The password managers to me, feel a bit like the lockers in a swimming pool, sure you'll put your wallet, car keys and cellphone in there. But everybody knows those lockers have the security of a cardboard box… yet we still all do it. And once your stuff is gone, the swimming pool management will point at the sign, not responsible for any theft.
As we all know here, nothing on a computer is safe, specially not when physical access is involved.
It only uses the industry standard pbkdf2-sha512 hashing algorithm, with no encrypted database, so it is much simpler and isn't susceptible to these kinds of issues.
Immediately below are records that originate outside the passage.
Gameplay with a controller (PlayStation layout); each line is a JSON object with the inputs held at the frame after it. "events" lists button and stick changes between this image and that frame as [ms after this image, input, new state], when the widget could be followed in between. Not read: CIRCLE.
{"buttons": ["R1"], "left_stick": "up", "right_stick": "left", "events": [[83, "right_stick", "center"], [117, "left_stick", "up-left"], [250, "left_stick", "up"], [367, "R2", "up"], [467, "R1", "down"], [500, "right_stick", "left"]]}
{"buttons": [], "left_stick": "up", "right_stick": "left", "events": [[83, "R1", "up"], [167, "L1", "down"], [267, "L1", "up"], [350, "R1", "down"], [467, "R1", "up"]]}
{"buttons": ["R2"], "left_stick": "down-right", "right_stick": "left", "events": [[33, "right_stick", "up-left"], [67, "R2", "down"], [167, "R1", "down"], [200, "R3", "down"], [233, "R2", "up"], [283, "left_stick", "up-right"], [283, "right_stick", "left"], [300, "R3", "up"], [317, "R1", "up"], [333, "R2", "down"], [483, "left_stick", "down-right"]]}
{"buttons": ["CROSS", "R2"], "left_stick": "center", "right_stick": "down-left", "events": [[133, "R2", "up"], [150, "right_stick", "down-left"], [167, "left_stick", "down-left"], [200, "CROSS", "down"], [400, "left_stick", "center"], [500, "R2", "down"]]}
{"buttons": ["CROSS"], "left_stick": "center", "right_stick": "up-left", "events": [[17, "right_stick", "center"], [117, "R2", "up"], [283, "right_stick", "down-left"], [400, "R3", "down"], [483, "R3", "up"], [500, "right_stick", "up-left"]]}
2. It would be nice to create a kdbx 3.0 (ix. next-gen) storage format, which does proper AEAD.
KeePass goes to great lengths to do in-memory encryption of data. I'm not saying these attempts are properly done, but there is certainly no lack of trying.
The only reason to even bother is assume that this memory can be accessed by an attacker. So either you subscribe to that attack vector and thus must also accept the necessity of avoiding timing attacks, or you reject this threat vector and must question why KeePass engages in all kinds of memory-obfuscation security circus/theater.
And considering you can freely copy the database and someone corrupting your own is "only" going to result in you not being able to login, is that really a threat model that is more important with just encrypting everything so they can't be read?
Holy moly, thats awesome. I think I'm gonna drop keepass for that.
the only people with access to the host are trusted people.
The only way ssh access works without a key is from certain trusted networks. (over a vpn only)
* Website names are stored in plaintext filenames and directory hierarchies. No confidentiality and no integrity guarantees for those.
* It uses GPG's public-key encryption instead of symmetric-key encription. This integrates well with gpg-agent but it means that you need to carry a gpg private-key file around with you instead of just remembering a passphrase.
You could get a yubikey (or other gpg smartcard) ;)
https://www.mitro.co/
Nothing about KeePass, but recently I was wondering if I could write a software for deriving the keys from the master secret and seed (i.e. domain name or whatever).
Here is what I have came with:
* https://github.com/indutny/derivepass * https://github.com/indutny/scrypt
It is using dump scrypt implementation (see the second link), and should be pretty easy to verify by cross-reading the source and the spec. Also, there is a boilerplate iOS application which is using `derivepass`'s derivation function and `scrypt` too.
Please let me know if you have any questions!
I haven't switched yet to Ivan0xFF's port yet (I've been using the auto-type based on window title). I may not actually switch, as the Pass project some others have posted here looks very good as a cross-platform solution (e.g., there is an android app and Firefox plugin) and there are scripts for converting existing databases to the new keystore.